A few months ago, we launched a second version of our programming library: the Typed Python library. In a previous post, we explained the new features. This week, we'll be analyzing the difference in performance between the two versions.
From a technical point of view, these two libraries work completely differently. The "traditional" library is split into two layers: a high-level layer that implements the Yoctopuce objects (YModules, YTemperature, etc.) and a low-level layer that manages communications with the hardware.
The high-level layer is of course implemented in Python and is supported by all OSes and architectures.

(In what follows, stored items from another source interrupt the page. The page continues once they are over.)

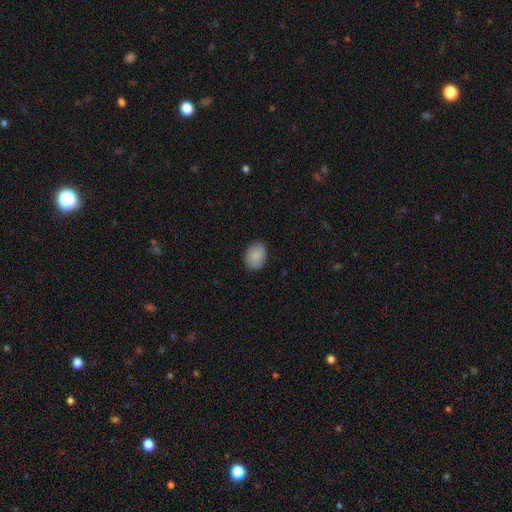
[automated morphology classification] smooth 88%, star or artifact 7%, featured or disk 5%. Down the decision tree: how rounded — in between (71%); merging — none (86%).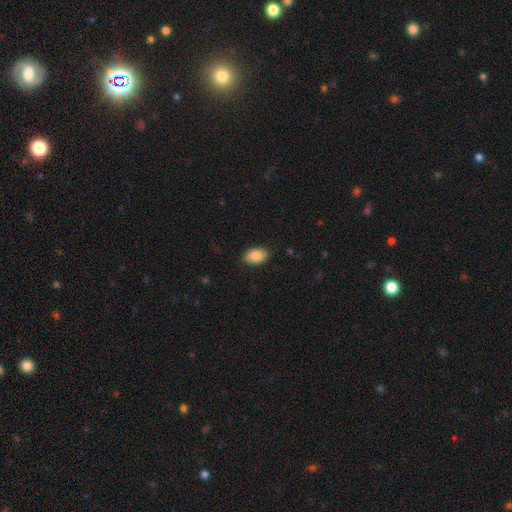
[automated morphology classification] smooth-or-featured: smooth: 86% | star or artifact: 7% | featured or disk: 7%
  how-rounded: in between: 91% | round: 7% | cigar-shaped: 1%
  merging: none: 88% | minor disturbance: 9% | major disturbance: 2% | merger: 1%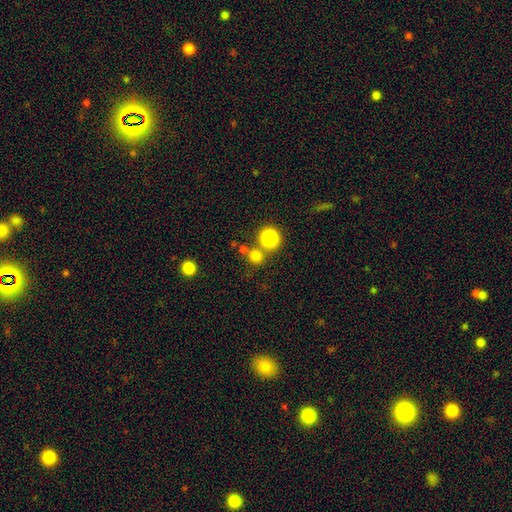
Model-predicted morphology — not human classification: This is likely a smooth galaxy (73%). How rounded: clearly round (88%). Merging: likely none (67%).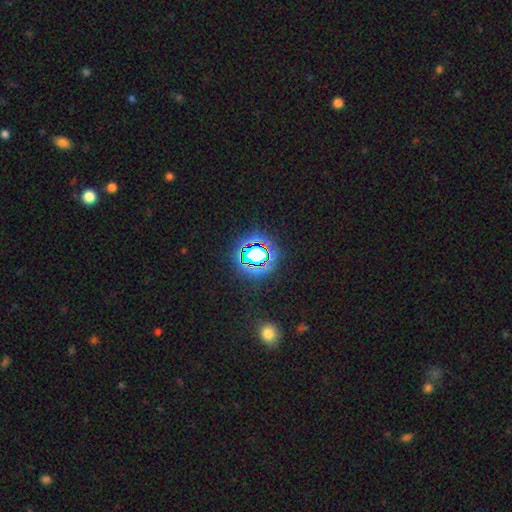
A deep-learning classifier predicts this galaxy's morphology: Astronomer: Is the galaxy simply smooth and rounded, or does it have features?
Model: star or artifact — 64%.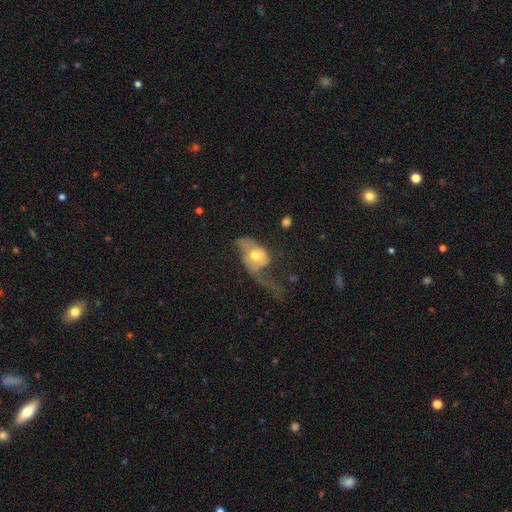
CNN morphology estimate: smooth_or_featured: featured or disk (p=0.52) [alt: smooth p=0.41]
disk_edge_on: no (p=0.93) [alt: yes p=0.07]
merging: major disturbance (p=0.61) [alt: none p=0.17]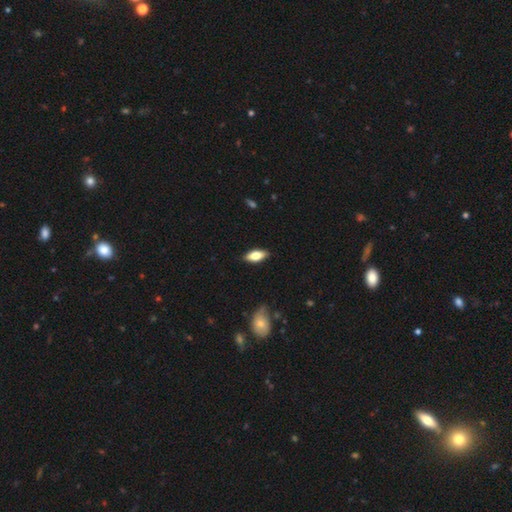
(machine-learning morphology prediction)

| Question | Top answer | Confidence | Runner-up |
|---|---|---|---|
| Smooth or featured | smooth | 68% | featured or disk (26%) |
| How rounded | in between | 82% | cigar-shaped (15%) |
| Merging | none | 86% | minor disturbance (10%) |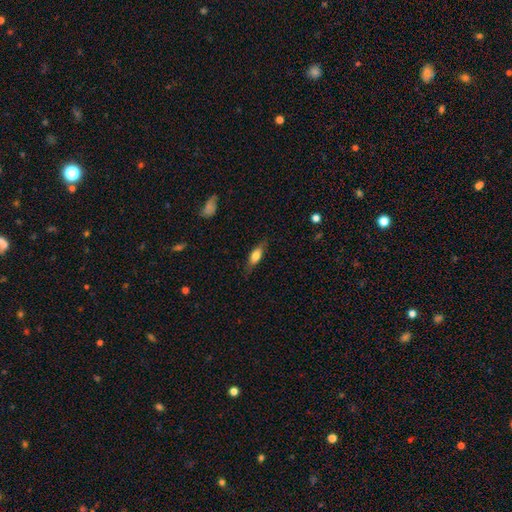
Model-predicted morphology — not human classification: Smooth or featured? Predicted: smooth (p=0.60). How rounded? Predicted: in between (p=0.57). Merging? Predicted: none (p=0.77).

The low-level layer, called "yapi", works differently. It's a dynamic library written in C that interacts directly with the OS. This layer is not portable, and requires a specific version for each supported platform. Incidentally, in the library's /Source/cdll subdirectory, you can find all versions of the "yapi" layer for all OSes and architectures.
On the first call to the library, the Python code of the high-level layer detects the OS and architecture of the machine and loads the correct version of the "yapi" layer.
In contrast, the Typed Python library is written entirely in Python and is therefore 100% portable. The equivalent of the "yapi" layer is either processed by the Python virtual machine or has been rewritten in Python.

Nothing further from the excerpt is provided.